Es asombroso la de detalles que recuerda. Si se acuerda de eso, y yo le importo tan poco, tiene que ser una enciclopedia caminante sobre las mujeres que sí le importan de verdad. El hecho toca una fibra sensible que me escuece, así que prefiero no seguir pensando en ello.

He perdido el apetito —digo, no muy convencida de que la razón cuele.

¡No sabes usar los palillos! —exclama él para todo el que quiera oírlo.

¿Es que estoy hecha de papel film?—. Me indigno.

Luciana…—. Se inclina por encima de la mesa, para acercárseme más. —Te lo puedes comer con la mano. No se lo diré a nadie —me susurra.

Sonrío como una boba y quiero… besarle.

Mi sonrisa se va disipando poco a poco, y él se da cuenta de ello. Solo espero que no se dé cuenta también del “quiero… besarle” porque… ¡Qué vergüenza, por Dios!

Sus ojos vuelven a adquirir ese “no sé qué” de antes cuando le aguanté la mirada en la acera. Todavía no sé qué significa, pero tampoco me doy suficiente tiempo para descifrarlo. Eso implicaría más segundos para que él también se entere de lo que yo, a mi vez, estaba pensando hace un momento, así que los dos levantamos las banderas blancas y volvemos a mirar cada uno en su plato.

Compruebo si la temperatura del rollito me permitiría tenerlo entre los dedos sin quemármelos y veo que sí. Le mojo la punta en el cuenco con salsa y me lo llevo a la boca. Enzo absorbe cada uno de mis movimientos con una sed que roza el descaro…
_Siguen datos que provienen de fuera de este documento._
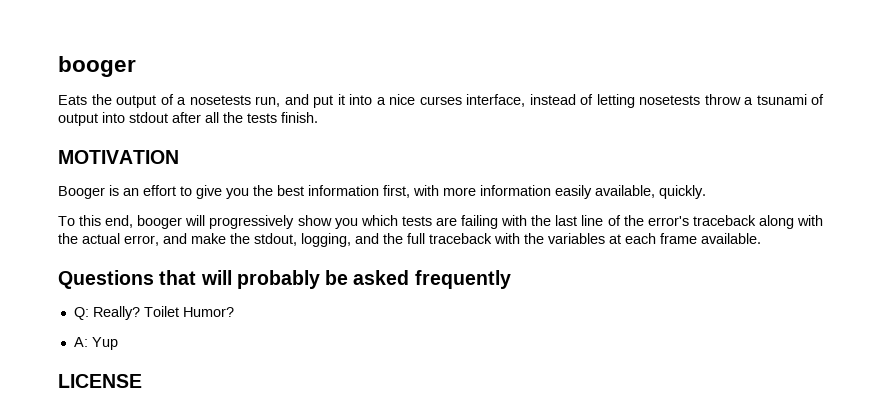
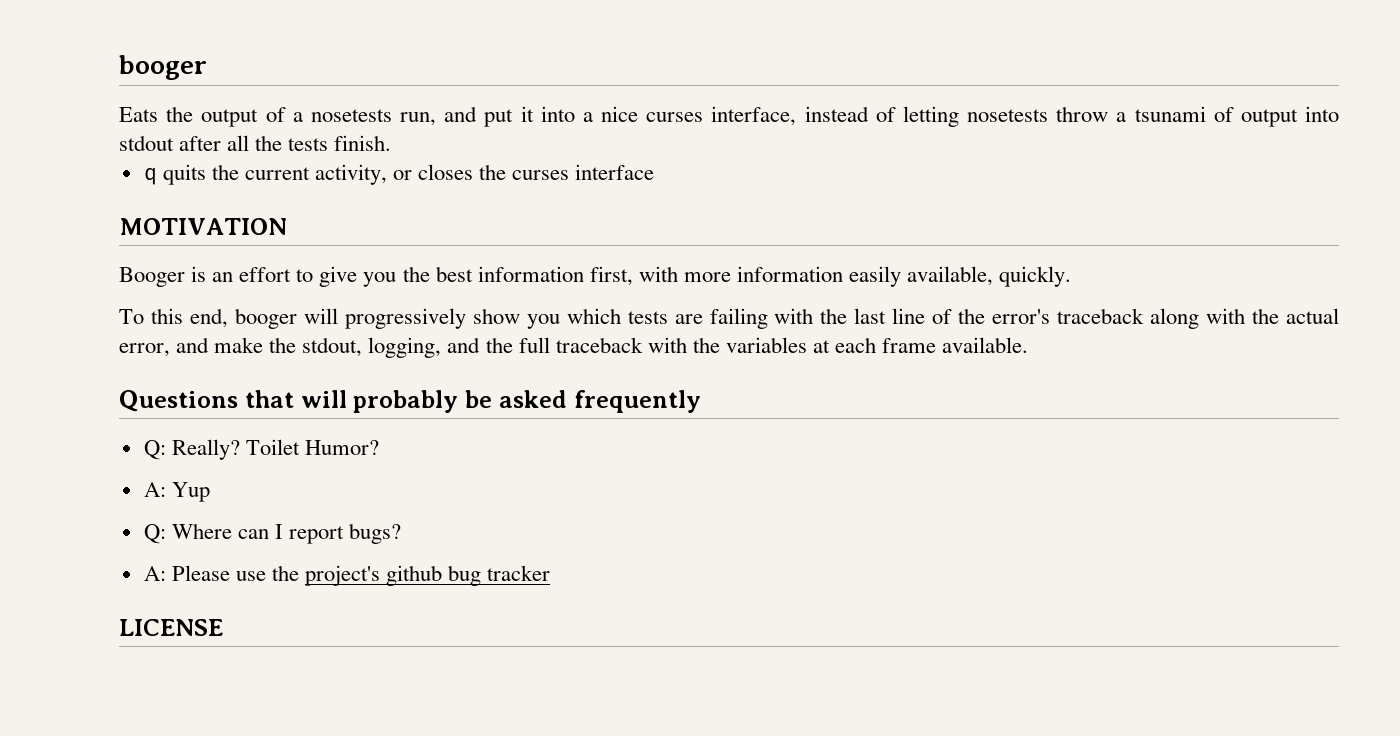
(318, 117) none -> [143,164,655,185] // q quits the current activity, or closes the curses interface
(118, 343) none -> [143,523,402,544] [143,565,551,586] // Q: Where can I report bugs? // A: Please use the project's github bug tracker

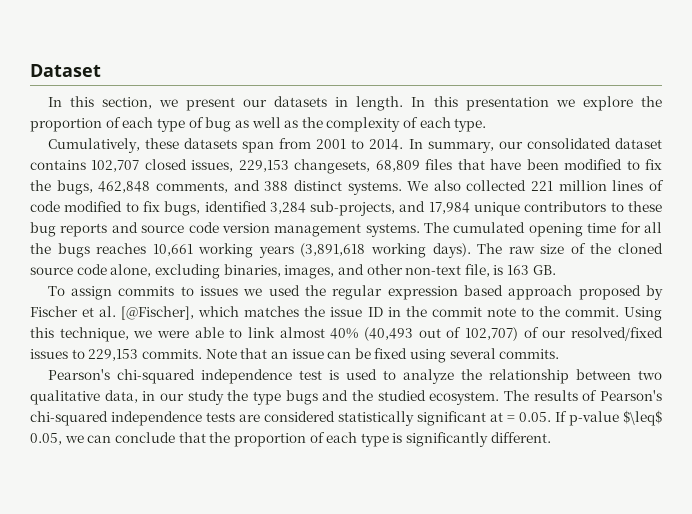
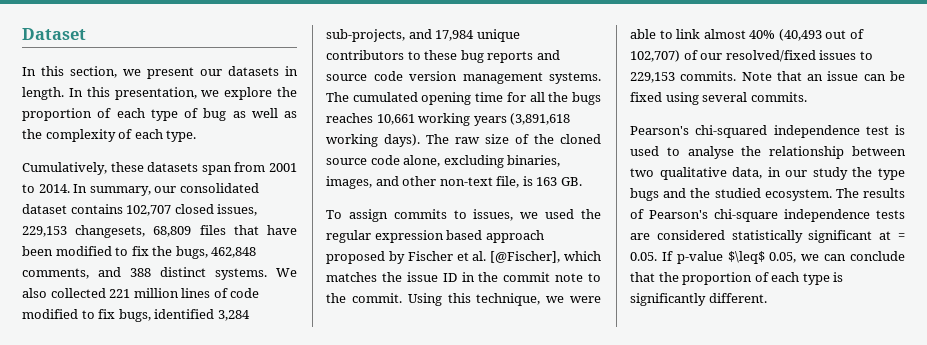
[465,97,549,111] presentation -> [114,87,197,100] presentation,
[199,286,238,296] issues -> [473,209,514,221] issues,
[402,369,454,384] analyze -> [687,146,734,159] analyse
[30,411,108,426] chi-squared -> [714,209,778,222] chi-square

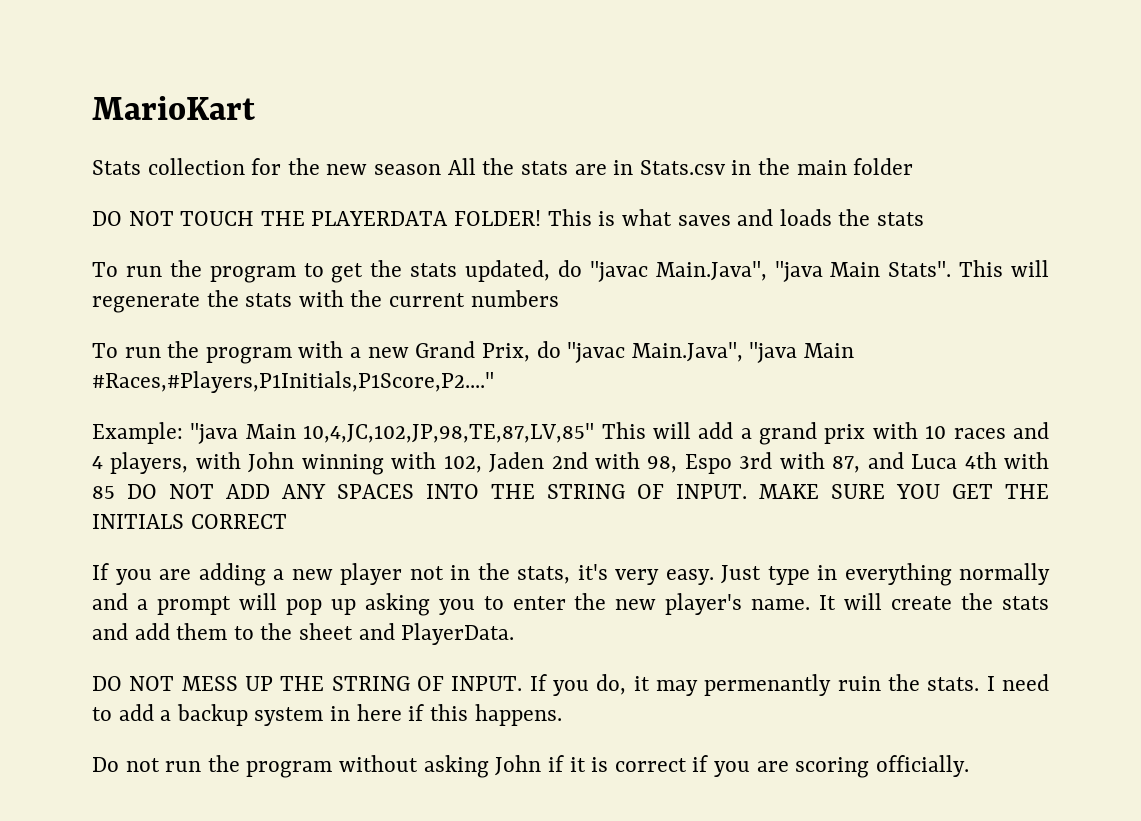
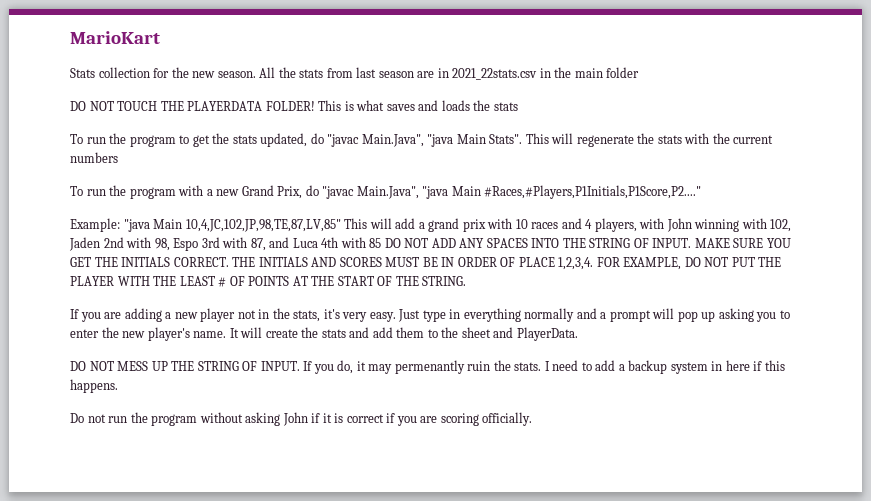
[374,164,442,175] season -> [217,71,256,78] season.
(568, 168) none -> [326,67,414,78] from last season
[639,160,726,175] Stats.csv -> [452,68,538,80] 2021_22stats.csv
[190,514,287,529] CORRECT -> [173,257,782,270] [70,276,467,287] CORRECT. THE INITIALS AND SCORES MUST BE IN ORDER OF PLACE 1,2,3,4. FOR EXAMPLE, DO NOT PUT THE PLAYER WITH THE LEAST # OF POINTS AT THE START OF THE STRING.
Para cuando me doy cuenta de ello, el rollito ya está entre mis labios y, como estoy mirando a Enzo como una tonta, la salsa no espera a que me espabile y cae en gotas gruesas y pegajosas por mis dedos. Muerdo un trocito y dejo el dichoso rollito en el plato. Me lamo los labios y busco una servilleta para limpiarme los dedos empringados. Antes de terminar de pensarlo, me noto la mente tan obtusa que no soy capaz de reaccionar. El anular y el meñique de mi mano derecha están dentro de la boca de Enzo. Sus ojos encendidos no solo parecen oscuros, son como azabaches relucientes y sensuales a endiablar. Noto su lengua, caliente y suave a veces, e indomable otras, pasando por mis falanges, y mi vientre bajo se contrae recordándome cómo me hacían sentir sus besos allí y lo deliciosos que eran… Mis rodillas se juntan tanto bajo la mesa que me hago daño.

Lo ha visto…

Ha visto esos pensamientos en mi mirada, y la suya me dice que también él lo recuerda. Hace más de quince segundos que la salsa ha desaparecido de mis dedos, pero mis falanges siguen en su boca, y su lengua me las tortura como solo él sabe hacerlo… Me los suelta despacio y no deja de mirarme a los ojos. Trago y sé que estoy perdida… Mis pupilas habrán doblado su tamaño, y el aro del iris sería verde intenso, como siempre me pasaba con él cuando estaba preparada para…

¿Por qué lo has hecho?”

Son mis ojos los que le exigen una respuesta, pues mi boca está demasiado seca para articular palabra alguna.

Tú sabes por qué, Luciana”, me contestan los suyos. “Por la misma razón que he querido verte y por la que también has querido verme tú.”

No me conviene permitirle que me diga más cosas que ansío oír. No me conviene por un sinfín de razones…

Te esperaré fuera —le digo y me levanto de la mesa.

Salgo sin mirar atrás, pero sé que me sigue. Casi le noto el aliento en la nuca… Por supuesto que viene por más. Cualquiera vendría por más después de haberle permitido hacerme semejante cosa; y poco le importaría que estuviera prometida.